Kiva's Microloans Underwriting Cockfighting in Peru

At Kiva's Web site (www.kiva.org), you can plunk down a loan of $25 to spot a farmer for pineapple seeds in Nicaragua, or help a fish seller buy cooking oil in Kenya. Started by a Bay Area couple inspired by Muhammad Yunus, the Nobel Peace Prize–winning pioneer of microcredit loans, the San Francisco–based site even has Bill Clinton touting it as a way to lift entrepreneurs in developing countries out of poverty for a minimal amount of money.

But one entrepreneur who hit the Kiva block on Feb. 15 has gotten some people squawking: Sara Alva Vasquez Rodriguez was asking for a $700 loan to buy a freezer for her cockfighting ring in the Peruvian jungle. The posting features a smiling woman (whom we presume to be Rodriguez herself) cradling a doomed rooster in the coliseum she and her husband built behind their home. In three days, she had her loan. Complaining e-mails plunked into Kiva's customer service inbox, and an anonymous posting on www.indybay.org denounced the nonprofit's lack of an animal rights policy.

Kiva says Rodriguez' submission was red-flagged by one of the volunteers who look over the postings, but they let it go through after its Peruvian lending partner assured them it was kosher there. Animal-rights lawyers say that while "aiding and abetting" cockfighting is a misdemeanor in California punishable by up to a year in prison and a $5,000 fine, and federal law prohibits shipping animals across state or country borders for fighting, it's doubtful a charge would stick to someone subsidizing the practice overseas, especially in a country where tying blades to roosters' legs and baiting them to cut each other to death is legal.
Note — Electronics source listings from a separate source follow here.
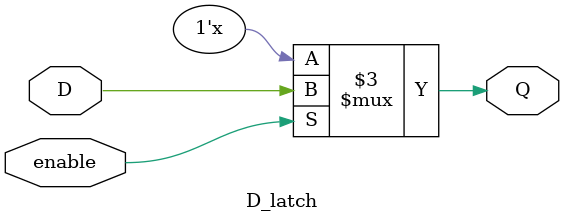
<source format=v>
`timescale 1ns / 1ps

module D_latch(
    input D,
    input enable,
    output reg Q
    );

    always @(D or enable)
        begin 
            if(enable) Q=D;
            else Q=Q;
        end
endmodule
</source>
Michelle Kreger, Kiva partnership manager for Latin America and the Caribbean, says that cockfighting is a "rich tradition" in Peru, and adds that the nonprofit does not judge businesses as long as they're not illegal, such as prostitution or drug or arms trafficking.

"We create the marketplace," she says. "Who would have the stamp of approval? Whoever loaned to them."
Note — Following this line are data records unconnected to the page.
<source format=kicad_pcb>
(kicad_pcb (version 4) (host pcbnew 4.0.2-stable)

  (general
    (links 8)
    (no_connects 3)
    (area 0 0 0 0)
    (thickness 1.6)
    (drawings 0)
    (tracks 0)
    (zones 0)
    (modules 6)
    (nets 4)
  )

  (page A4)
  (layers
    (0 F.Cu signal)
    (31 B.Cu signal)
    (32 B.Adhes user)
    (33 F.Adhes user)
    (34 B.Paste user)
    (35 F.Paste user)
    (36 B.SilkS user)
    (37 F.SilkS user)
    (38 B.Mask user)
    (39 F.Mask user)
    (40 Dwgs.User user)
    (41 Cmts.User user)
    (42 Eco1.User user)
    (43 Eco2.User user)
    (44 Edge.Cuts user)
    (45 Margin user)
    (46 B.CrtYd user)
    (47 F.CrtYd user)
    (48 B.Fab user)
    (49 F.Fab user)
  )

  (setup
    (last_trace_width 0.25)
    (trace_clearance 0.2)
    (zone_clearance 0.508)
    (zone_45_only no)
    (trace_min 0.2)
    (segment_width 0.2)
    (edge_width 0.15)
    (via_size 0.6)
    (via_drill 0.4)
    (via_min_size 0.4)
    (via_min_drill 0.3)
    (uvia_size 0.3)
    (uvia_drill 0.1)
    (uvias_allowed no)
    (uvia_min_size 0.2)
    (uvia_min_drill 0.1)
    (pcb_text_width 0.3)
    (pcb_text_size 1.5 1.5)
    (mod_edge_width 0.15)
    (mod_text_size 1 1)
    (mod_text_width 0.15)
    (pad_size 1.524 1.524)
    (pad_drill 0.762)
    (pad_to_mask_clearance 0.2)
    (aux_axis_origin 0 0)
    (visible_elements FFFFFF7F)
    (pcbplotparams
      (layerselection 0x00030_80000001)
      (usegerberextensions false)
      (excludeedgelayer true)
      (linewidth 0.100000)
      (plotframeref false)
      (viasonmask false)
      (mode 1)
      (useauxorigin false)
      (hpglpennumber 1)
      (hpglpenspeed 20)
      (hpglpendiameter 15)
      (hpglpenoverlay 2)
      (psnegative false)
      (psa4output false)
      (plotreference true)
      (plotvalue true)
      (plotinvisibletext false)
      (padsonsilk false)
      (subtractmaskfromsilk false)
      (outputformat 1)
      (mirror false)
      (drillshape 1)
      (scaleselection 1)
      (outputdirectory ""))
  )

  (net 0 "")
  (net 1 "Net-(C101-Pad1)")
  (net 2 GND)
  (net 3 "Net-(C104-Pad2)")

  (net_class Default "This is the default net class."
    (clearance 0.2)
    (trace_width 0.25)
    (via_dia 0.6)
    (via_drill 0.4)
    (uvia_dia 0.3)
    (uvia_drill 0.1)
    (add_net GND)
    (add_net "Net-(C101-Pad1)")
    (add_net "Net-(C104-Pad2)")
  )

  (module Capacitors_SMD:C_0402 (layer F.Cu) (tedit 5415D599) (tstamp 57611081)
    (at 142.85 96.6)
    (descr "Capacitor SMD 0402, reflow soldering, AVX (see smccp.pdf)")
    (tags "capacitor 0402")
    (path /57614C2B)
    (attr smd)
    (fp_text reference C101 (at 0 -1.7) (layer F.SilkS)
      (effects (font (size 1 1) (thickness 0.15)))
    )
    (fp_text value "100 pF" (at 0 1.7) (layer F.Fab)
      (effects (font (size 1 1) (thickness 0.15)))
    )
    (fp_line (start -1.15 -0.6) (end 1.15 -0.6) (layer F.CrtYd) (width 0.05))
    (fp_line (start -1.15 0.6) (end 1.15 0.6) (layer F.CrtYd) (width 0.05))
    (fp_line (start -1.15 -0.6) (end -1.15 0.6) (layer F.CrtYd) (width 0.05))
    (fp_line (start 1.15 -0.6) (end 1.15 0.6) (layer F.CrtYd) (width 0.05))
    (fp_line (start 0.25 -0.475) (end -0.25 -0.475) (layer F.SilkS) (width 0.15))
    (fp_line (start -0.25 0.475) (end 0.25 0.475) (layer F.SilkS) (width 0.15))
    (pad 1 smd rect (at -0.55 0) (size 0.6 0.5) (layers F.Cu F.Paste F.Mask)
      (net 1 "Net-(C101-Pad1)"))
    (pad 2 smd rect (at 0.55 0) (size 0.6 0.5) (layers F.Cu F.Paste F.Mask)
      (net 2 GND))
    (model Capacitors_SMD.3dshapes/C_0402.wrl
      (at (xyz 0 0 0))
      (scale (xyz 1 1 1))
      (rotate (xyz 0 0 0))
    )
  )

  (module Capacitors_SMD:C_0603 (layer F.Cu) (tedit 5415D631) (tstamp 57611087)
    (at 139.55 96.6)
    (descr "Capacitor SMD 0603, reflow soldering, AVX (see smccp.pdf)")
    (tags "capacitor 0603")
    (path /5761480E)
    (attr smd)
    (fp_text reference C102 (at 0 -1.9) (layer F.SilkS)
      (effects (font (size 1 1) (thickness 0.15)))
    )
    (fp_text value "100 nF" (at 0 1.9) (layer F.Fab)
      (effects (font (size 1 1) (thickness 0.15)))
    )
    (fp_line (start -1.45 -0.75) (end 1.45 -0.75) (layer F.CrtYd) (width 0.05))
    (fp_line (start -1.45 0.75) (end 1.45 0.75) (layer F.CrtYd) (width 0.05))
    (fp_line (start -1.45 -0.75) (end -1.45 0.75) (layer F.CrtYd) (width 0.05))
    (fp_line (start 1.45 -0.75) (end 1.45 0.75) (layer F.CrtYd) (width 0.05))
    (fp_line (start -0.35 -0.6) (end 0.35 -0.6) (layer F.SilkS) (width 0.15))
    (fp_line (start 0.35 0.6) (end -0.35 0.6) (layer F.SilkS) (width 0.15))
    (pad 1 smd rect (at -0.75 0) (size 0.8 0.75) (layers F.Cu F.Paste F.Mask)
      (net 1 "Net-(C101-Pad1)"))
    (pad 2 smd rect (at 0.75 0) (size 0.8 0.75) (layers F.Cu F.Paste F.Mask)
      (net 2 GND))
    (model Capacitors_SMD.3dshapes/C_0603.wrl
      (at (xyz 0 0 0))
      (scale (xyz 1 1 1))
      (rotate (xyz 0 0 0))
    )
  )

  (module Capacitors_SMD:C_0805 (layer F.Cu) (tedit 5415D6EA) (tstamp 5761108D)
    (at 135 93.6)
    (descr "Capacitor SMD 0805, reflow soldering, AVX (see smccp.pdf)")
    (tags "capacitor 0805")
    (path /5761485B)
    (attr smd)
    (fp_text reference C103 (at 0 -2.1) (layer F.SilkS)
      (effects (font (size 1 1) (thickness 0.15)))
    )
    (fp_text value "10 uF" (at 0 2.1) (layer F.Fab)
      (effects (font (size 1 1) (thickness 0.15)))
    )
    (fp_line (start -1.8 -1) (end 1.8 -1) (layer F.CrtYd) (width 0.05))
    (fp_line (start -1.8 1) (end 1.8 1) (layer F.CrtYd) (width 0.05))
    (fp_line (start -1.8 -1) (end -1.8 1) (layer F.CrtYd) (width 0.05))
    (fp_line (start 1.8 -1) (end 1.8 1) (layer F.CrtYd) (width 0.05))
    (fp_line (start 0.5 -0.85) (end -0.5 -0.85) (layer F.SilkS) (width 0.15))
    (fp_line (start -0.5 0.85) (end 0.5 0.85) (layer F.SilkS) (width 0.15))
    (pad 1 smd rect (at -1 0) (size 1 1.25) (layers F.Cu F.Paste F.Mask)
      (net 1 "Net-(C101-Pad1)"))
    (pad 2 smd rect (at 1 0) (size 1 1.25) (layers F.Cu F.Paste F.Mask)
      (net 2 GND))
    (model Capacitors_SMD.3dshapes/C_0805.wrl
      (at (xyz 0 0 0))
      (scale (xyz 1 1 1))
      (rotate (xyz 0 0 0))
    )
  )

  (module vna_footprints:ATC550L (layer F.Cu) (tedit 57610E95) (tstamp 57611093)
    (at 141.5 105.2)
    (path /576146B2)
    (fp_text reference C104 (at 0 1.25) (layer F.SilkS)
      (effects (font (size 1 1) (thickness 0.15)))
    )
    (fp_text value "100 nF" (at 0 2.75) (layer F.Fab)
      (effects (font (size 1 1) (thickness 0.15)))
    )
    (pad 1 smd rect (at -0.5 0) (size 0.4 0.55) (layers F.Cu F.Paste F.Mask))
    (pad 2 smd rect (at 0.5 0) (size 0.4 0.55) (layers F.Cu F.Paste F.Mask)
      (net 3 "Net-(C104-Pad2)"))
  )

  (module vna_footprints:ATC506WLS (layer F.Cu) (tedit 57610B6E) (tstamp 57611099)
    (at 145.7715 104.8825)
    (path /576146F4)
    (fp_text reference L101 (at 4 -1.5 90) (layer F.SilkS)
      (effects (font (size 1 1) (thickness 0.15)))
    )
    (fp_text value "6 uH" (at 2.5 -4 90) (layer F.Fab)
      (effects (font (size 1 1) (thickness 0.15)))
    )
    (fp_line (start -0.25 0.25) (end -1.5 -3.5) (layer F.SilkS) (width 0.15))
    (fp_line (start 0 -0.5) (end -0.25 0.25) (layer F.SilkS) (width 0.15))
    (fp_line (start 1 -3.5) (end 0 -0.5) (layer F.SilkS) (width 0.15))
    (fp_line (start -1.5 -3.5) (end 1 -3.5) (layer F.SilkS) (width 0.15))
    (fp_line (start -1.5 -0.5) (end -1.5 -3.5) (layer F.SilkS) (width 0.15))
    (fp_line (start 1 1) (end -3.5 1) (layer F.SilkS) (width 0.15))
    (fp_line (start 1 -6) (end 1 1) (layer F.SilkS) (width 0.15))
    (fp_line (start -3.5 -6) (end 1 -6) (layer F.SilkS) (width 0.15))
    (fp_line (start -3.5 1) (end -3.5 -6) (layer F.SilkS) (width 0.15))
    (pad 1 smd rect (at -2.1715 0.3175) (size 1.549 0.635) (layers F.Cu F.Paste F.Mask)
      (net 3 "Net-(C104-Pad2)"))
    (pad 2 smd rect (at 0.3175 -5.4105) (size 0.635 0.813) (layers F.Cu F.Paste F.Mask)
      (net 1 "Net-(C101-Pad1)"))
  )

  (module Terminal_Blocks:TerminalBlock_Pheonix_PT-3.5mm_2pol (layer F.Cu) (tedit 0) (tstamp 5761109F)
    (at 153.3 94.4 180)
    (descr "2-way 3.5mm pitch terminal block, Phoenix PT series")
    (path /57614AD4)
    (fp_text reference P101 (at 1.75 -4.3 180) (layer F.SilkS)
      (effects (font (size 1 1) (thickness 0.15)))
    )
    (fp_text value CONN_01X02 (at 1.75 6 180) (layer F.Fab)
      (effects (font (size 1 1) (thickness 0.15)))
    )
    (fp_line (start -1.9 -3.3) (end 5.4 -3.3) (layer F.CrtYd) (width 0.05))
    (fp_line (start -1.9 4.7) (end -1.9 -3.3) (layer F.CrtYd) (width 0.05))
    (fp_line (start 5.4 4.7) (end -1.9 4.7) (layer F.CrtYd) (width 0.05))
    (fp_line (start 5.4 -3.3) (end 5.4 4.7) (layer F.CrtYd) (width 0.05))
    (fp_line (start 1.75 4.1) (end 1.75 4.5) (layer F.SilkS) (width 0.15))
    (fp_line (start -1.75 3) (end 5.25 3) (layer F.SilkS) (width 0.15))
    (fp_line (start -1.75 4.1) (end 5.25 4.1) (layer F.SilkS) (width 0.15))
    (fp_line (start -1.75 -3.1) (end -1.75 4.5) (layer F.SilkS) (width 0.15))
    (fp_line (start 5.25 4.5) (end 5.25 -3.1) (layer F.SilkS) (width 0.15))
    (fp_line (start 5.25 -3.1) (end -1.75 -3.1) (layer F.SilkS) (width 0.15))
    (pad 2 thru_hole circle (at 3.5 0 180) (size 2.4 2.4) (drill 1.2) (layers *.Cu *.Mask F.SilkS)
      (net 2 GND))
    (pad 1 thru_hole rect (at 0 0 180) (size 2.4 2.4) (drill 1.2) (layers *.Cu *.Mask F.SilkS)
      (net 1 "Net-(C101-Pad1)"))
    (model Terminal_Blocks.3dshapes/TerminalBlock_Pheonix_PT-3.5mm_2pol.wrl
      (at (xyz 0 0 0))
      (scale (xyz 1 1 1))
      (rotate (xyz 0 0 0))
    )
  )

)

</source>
SF Weekly called up one of the cockfighting lenders. Blake White, a partner at Accu-Logistics LLC in San Leandro, says he picked the most recent batch of entrepreneurs his company lends to at random without fully reading the descriptions. "I'm rapidly opening up my Kiva account to see who we're funding here," he says. "Oh, she runs a — oh my God!" It sounded as if he pulled the phone away from his mouth for a good chuckle. "You know what? I do feel bad. I would be happy to give an equal donation to the animal-rights activists to offset my Kiva footprint."